Now I realize that many right wingers are what I call tunnel-vision voters. You want to stop abortion, and you want to preserve your 2nd amendment rights. Whatever kind of swill you have to swallow you will swallow as long as those two issues are taken care of your way. Let me try a little advocacy.

You say that you support the Constitution and you are for law and order. And you want the government out of your life. Well, the right to abort a fetus is the law of the land, whether you like it or not. If you don’t like it, don’t do it. It’s a free country and a woman’s body is her own business, not the government’s. A fetus is a collection of cells, not a baby. If your religion is against abortion, fine. Just don’t tell me that I have to abide by the rules of your religion. That is what the Taliban are doing in Afghanistan.

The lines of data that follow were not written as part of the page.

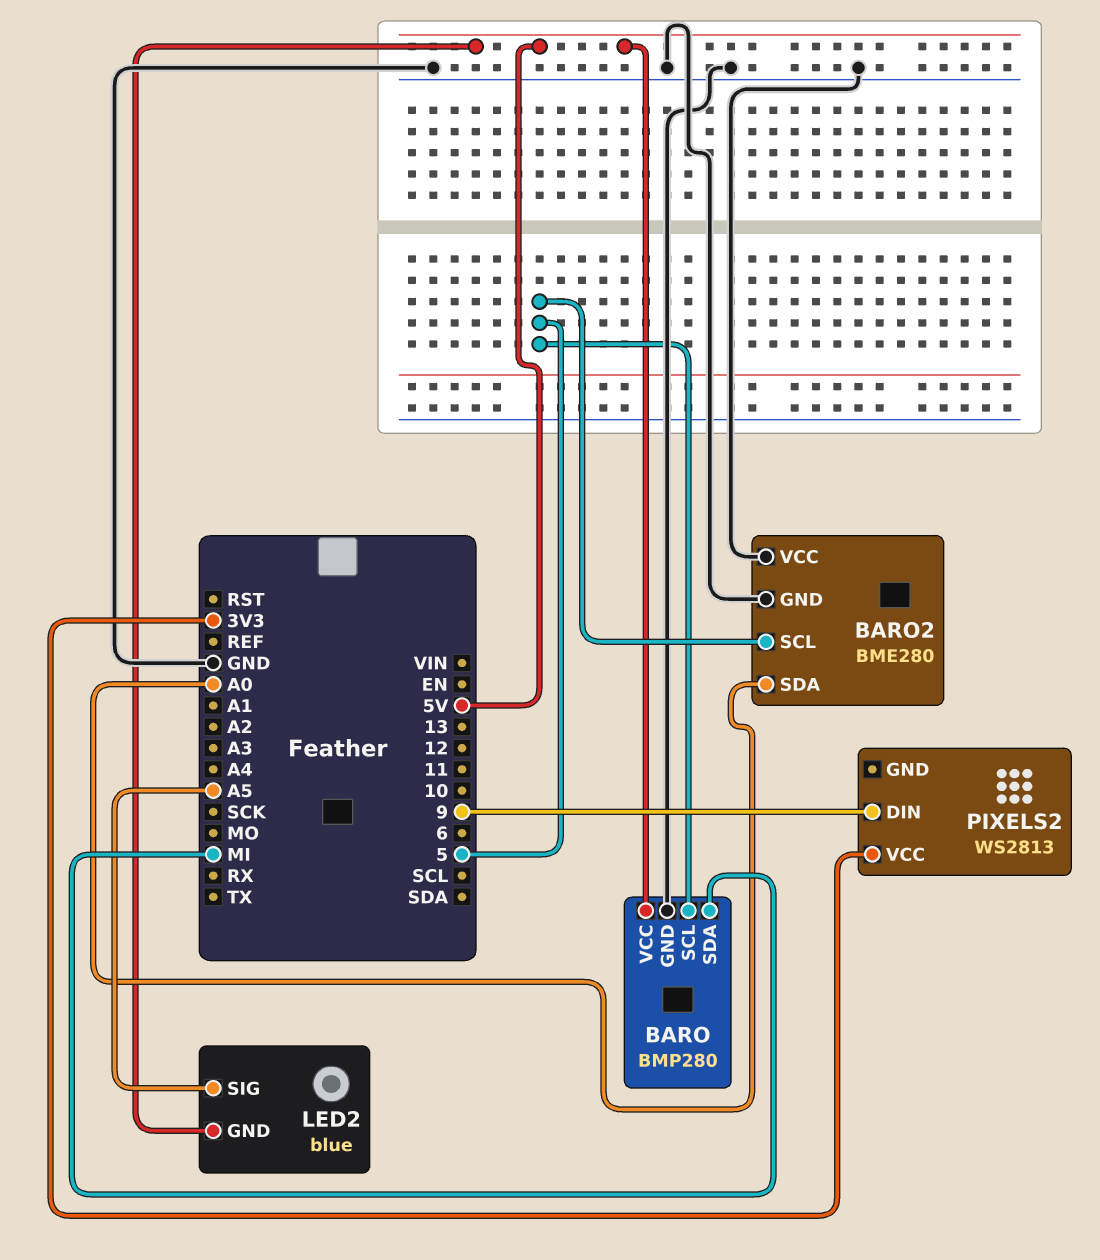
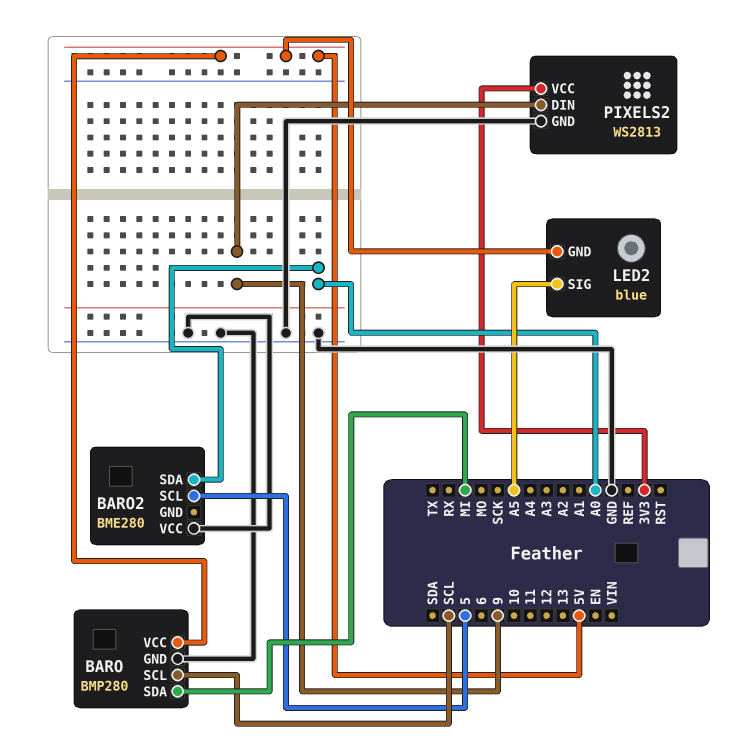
BARO pin SCL: 5 -> SCL
BARO2 pin GND: GND -> none
PIXELS2 pin GND: none -> GND

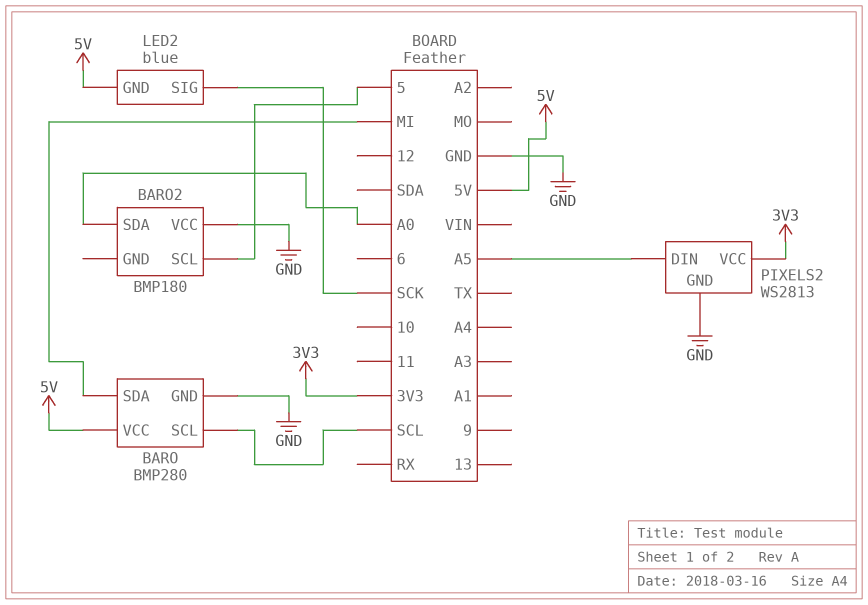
BARO2: BME280 -> BMP180
LED2 pin SIG: A5 -> SCK
PIXELS2 pin DIN: 9 -> A5

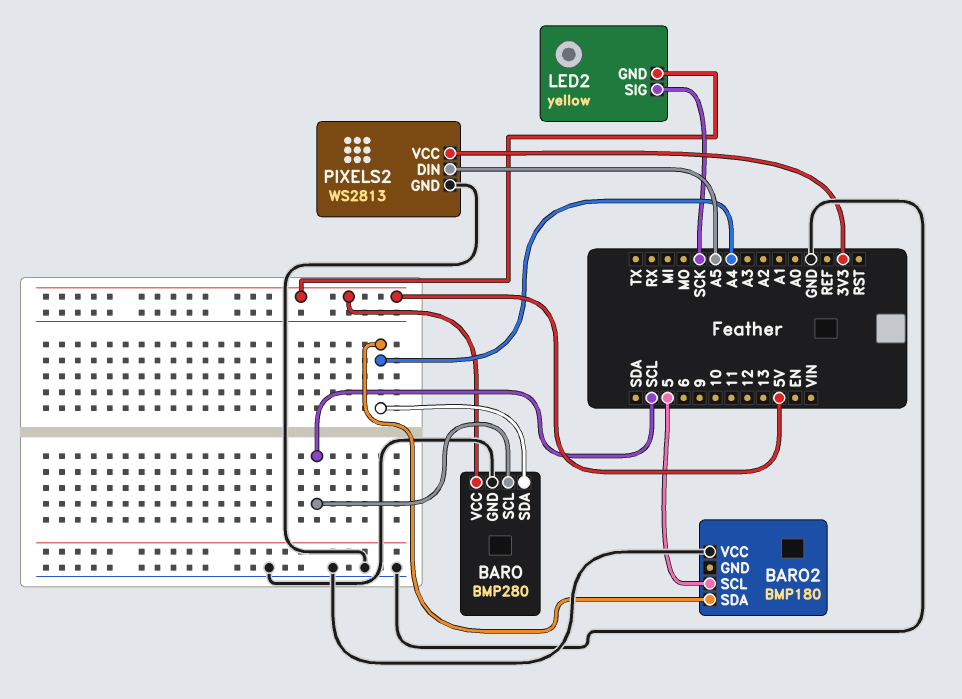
BARO pin SDA: MI -> A4
BARO2 pin SDA: A0 -> A4
LED2: blue -> yellow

As far as the 2nd amendment goes, I disagree with the Heller decision that former Chief Justice Warren Burger, a Nixon appointee, called “a fraud on the American public”. But that is what the law says now, that individual non-military, non-police citizens have a right to own a firearm. So I accept that. We also have a right to own, and drive, a car. That doesn’t mean that anybody 18 years or older can walk into a dealership, write a check, and drive off with an automobile. Cars and their operators are regulated. Cars have to be insured and registered with the government. Drivers have to be trained. Why the hell should firearms be any different? They are dangerous in the wrong hands, just like automobiles are.

If you can answer my questions to my satisfaction, I might change my mind about some of my views. I claim to be open-minded, but who knows? Everybody is open-minded, nobody is a racist, you know the drill. Nobody wants to admit to being wrong or out of touch. Am I either wrong or out of touch? Maybe so. Either one or both? I hope not.